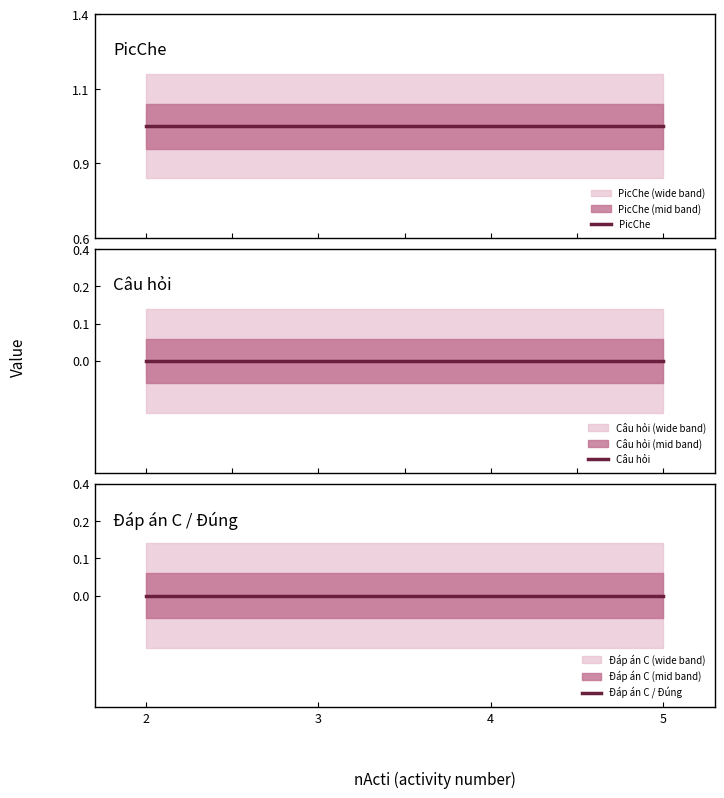

The Đáp án C / Đúng series shows 0 at 3. True or false?

True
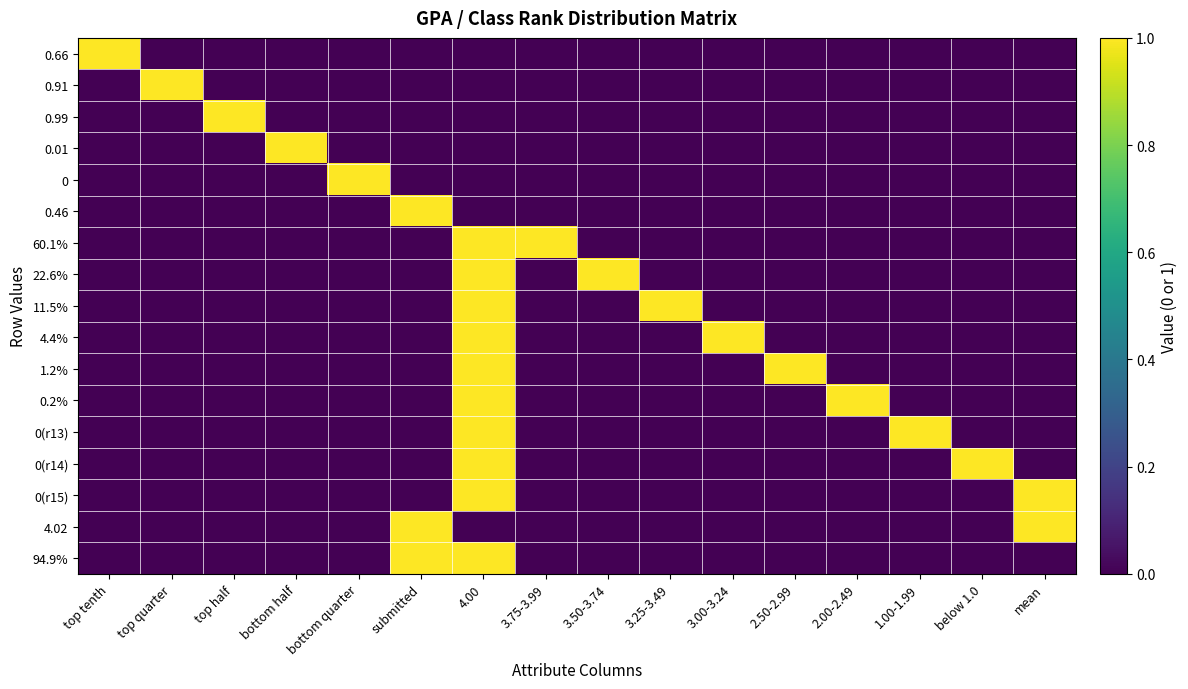

Rank the series by their maximum value, from lowest to highest.

0.66, 0.91, 0.99, 0.01, 0, 0.46, 60.1%, 22.6%, 11.5%, 4.4%, 1.2%, 0.2%, 0(r13), 0(r14), 0(r15), 4.02, 94.9%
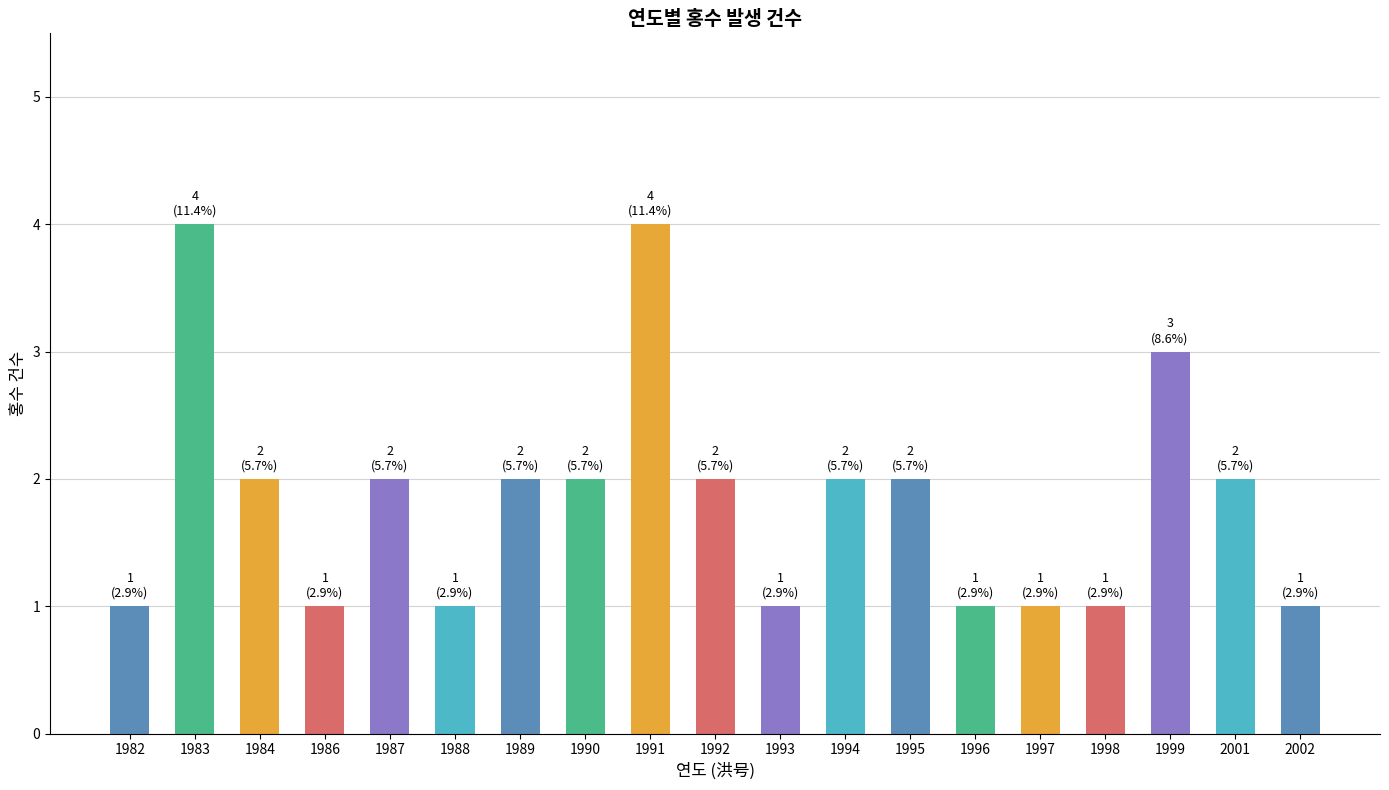

What is the minimum value shown in the chart?

1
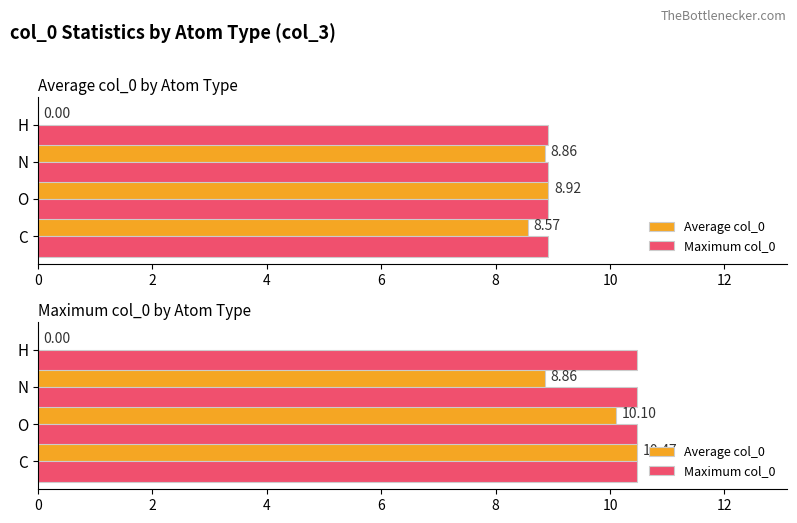

How many data points in Average col_0 are above 10?

2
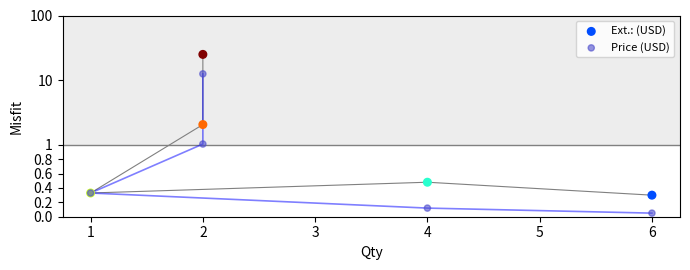

Which series reaches the maximum Y coordinate?

Ext.: (USD)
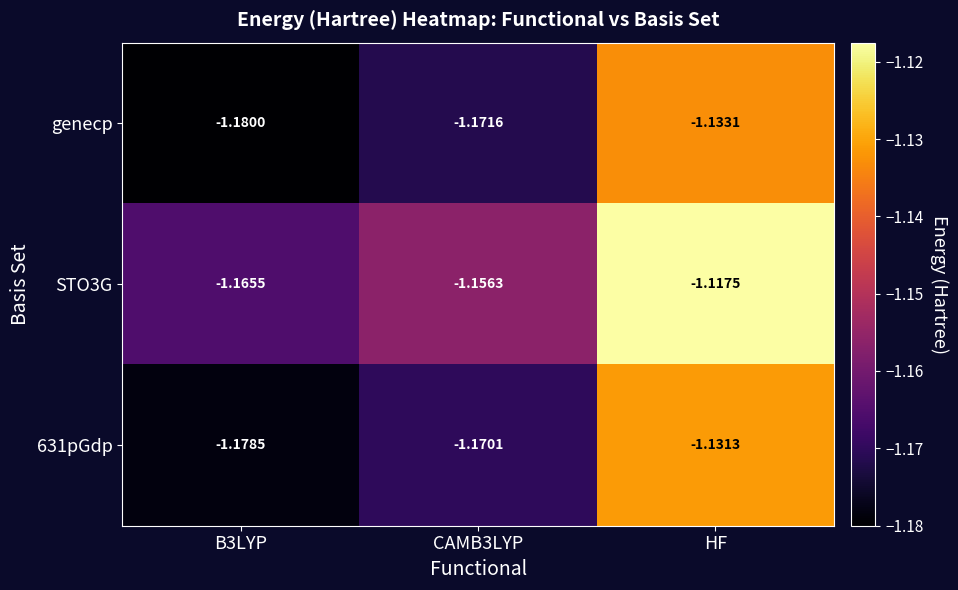

Where is genecp nearest to the value -1?

HF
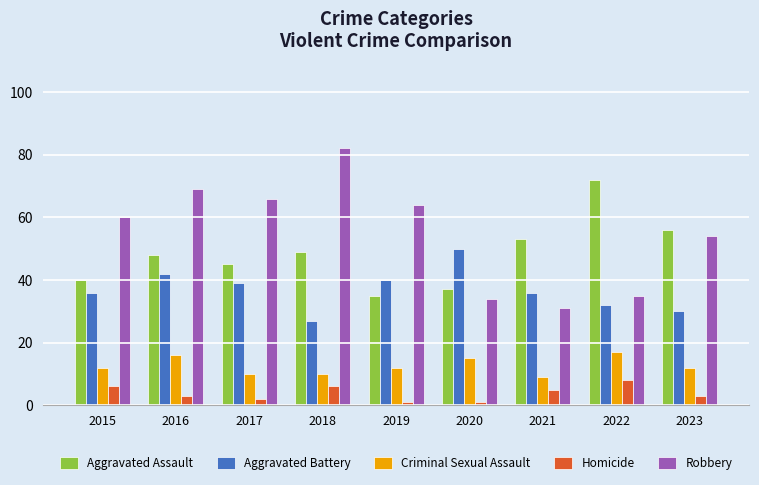

How many bars are there in total?

45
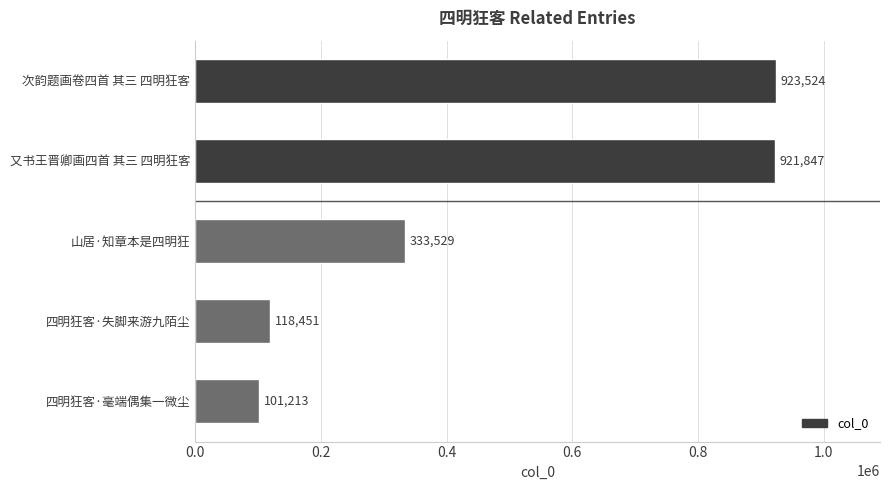

What is the difference between the maximum and minimum values?

822311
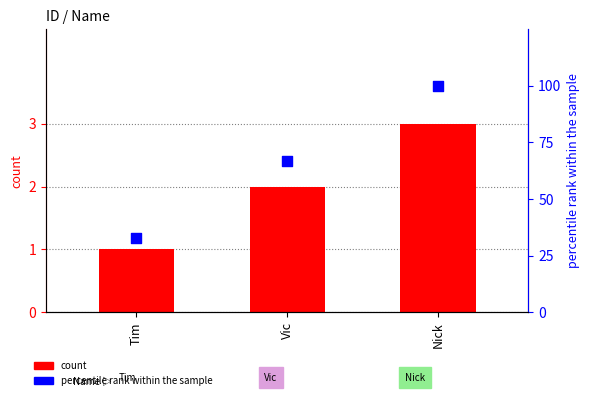

Is the value of count at Nick greater than the value of percentile rank within the sample at Tim?

No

§ WHAT IS NEEDED
Copy everything word for word, from the line containing "How many bars are there in total?" down to the end of the records, and leave the pictures out.

§ SOLUTION
How many bars are there in total?

45

What is the difference between the maximum and minimum values?

822311

Is the value of count at Nick greater than the value of percentile rank within the sample at Tim?

No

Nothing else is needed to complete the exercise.